Como bem observado no parecer de instrução, o art. 48, b, da Lei 4.320/64 menciona expressamente que o equilíbrio orçamentário deve ser observado na medida do possível, de modo a reduzir ao mínimo eventuais insuficiências de tesouraria. Deste modo, o comando legal admitiria a realização excepcional de despesas que suplantassem a receita arrecadada.

O dispositivo legal mencionado enuncia uma norma de natureza principiológica cujo grau de aplicação deve ser definido mediante a análise de cada caso concreto através da ponderação de interesses. Segundo o relato do recorrente o aparente conflito se deu entre vários princípios albergados na Constituição Federal: o da dignidade da pessoa humana (direito à saúde e à vida digna), o da continuidade do serviço público, o da razoabilidade e do equilíbrio orçamentário.

Considerando o princípio da proporcionalidade, haveria a possibilidade de admitir que o descompasso entre despesa e receita verificado na fundação hospitalar foi medida necessária à administração da coisa pública, em face do objeto de suas atividades. Isto porque um hospital não pode ter seus serviços suspensos sob a alegação de insuficiência orçamentária, porquanto oferece à população serviço essencial, insuscetível de paralisação, em face da continuidade do serviço público. Além disso, não consta dos autos qualquer informação a respeito da inutilidade dos gastos.

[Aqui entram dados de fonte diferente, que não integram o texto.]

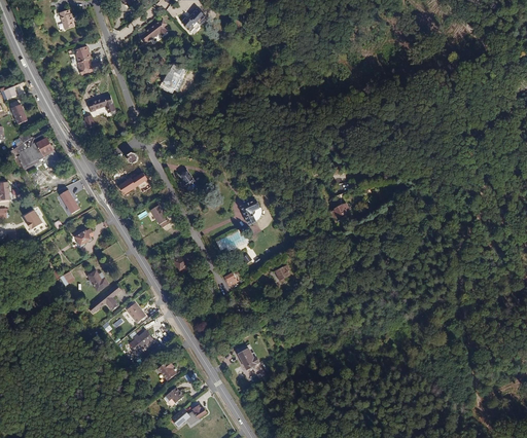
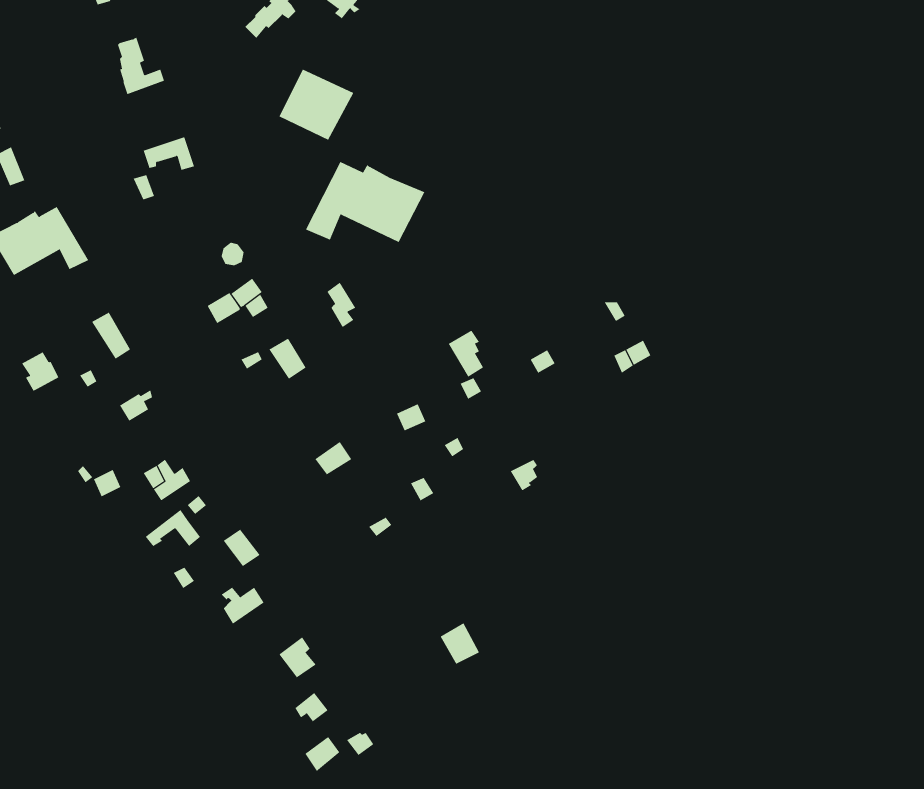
building: none -> [305,161,425,243]

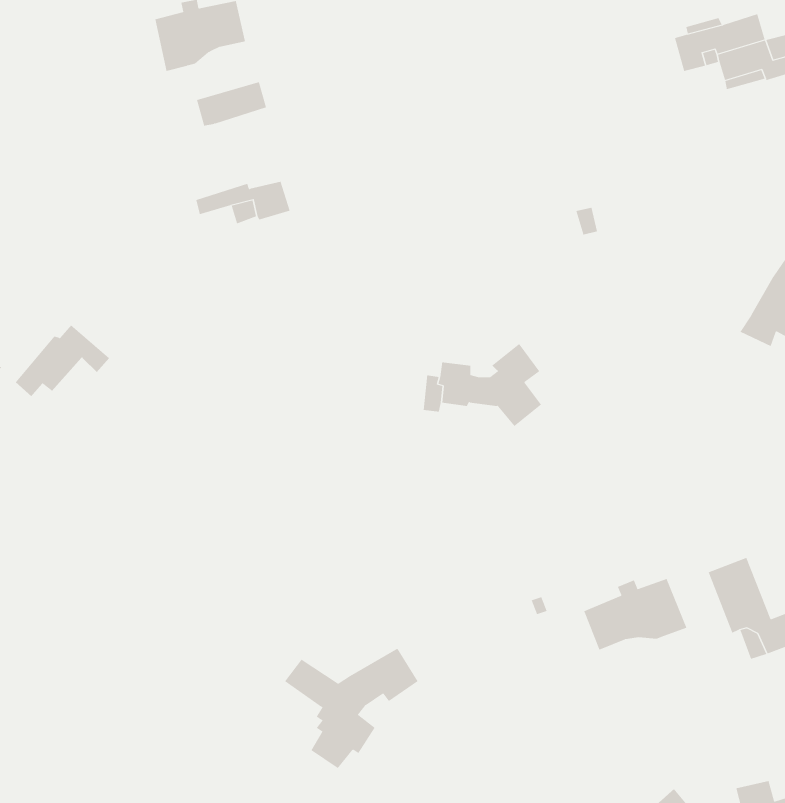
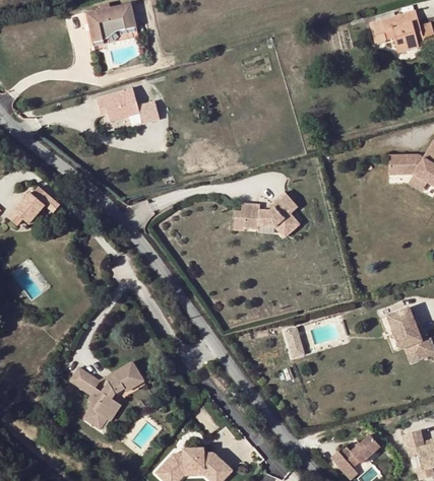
building: [196,81,267,126] -> [98,90,136,115]
building: none -> [387,155,423,178]
building: [584,578,687,651] -> none
building: [284,648,418,769] -> [71,357,144,423]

Assim, considerando a excepcionalidade do presente caso; considerando os princípios da proporcionalidade, da dignidade da pessoa humana e da continuidade do serviço público; considerando o direito à saúde; considerando a forte dependência financeira da Fundação Hospitalar em relação a outras entidades; considerando a flexibilidade do art. 48, b, da Lei 4.320/64; e, finalmente, considerando os pareceres da Consultoria Geral e do Ministério Público junto ao Tribunal de Contas, dou provimento ao recurso para cancelar a aplicação de multa decorrente de déficit orçamentário.

III - VOTO

Ante o exposto, proponho ao Egrégio Plenário o seguinte voto:

1 - Conhecer do Recurso de Reconsideração, nos termos do art. 77 da Lei Complementar nº 202/2000, interposto contra o Acórdão nº 2.015/2004, exarado nos autos do Processo PCA 01/02037299 e, no mérito, dar-lhe parcial provimento, para:

                        1.1 - alterar o item 6.1 do Acórdão nº 2.015/2004 para dele constar como regulares, com ressalva, com fundamento no art. 18, II, c/c o art. 20 da Lei Complementar n. 202/2000, as contas anuais de 2000 referentes a atos de gestão da Fundação Hospitalar José Athanázio de Campos Novos, dando quitação à Responsável, de acordo com os pareceres emitidos nos autos.

1.2 - cancelar a multa constante do item 6.2.1 do referido Acórdão, imposta em face da ocorrência de déficit orçamentário no valor de R$ 268.715,58, que representa 25,41% da receita arrecada no Município no exercício em exame, em descumprimento ao disposto no art. 48, b, da Lei 4.320/64, porquanto tal comando admite a realização excepcional de despesas que suplantam a receita arrecadada, em casos de subestimação de gastos pelo orçamento, ademais quando se trata de serviços de saúde.

                        2 - Dar ciência deste Acórdão, do relatório e voto que o fundamentam, bem como do Parecer COG, ao Senhor Danilo Buffon – Gestor da Fundação Hospitalar José Athanázio è a Prefeitura Municipal de Campos Novos.

                        Gabinete, em 06 de março de 2009.

 

Cleber Muniz Gavi

Auditor Substituto de Conselheiro

Relator

 



[1] Prejulgado nº 1.200

A situação de déficit orçamentário, resultante da utilização do superávit financeiro do exercício anterior para abertura de crédito suplementar no exercício seguinte, não evidencia desequilíbrio nas contas públicas se o ente manteve situação financeira equilibrada ou superavitária.
(Processo CON-01/02200971, Parecer COG nº 441/02, Decisão nº 2017/2002, Origem: Prefeitura Municipal de Concórdia, Relator Auditor Altair Debona Castelan, Data da Sessão: 21 ago. 2002, Diário Oficial: 23 out. 2002).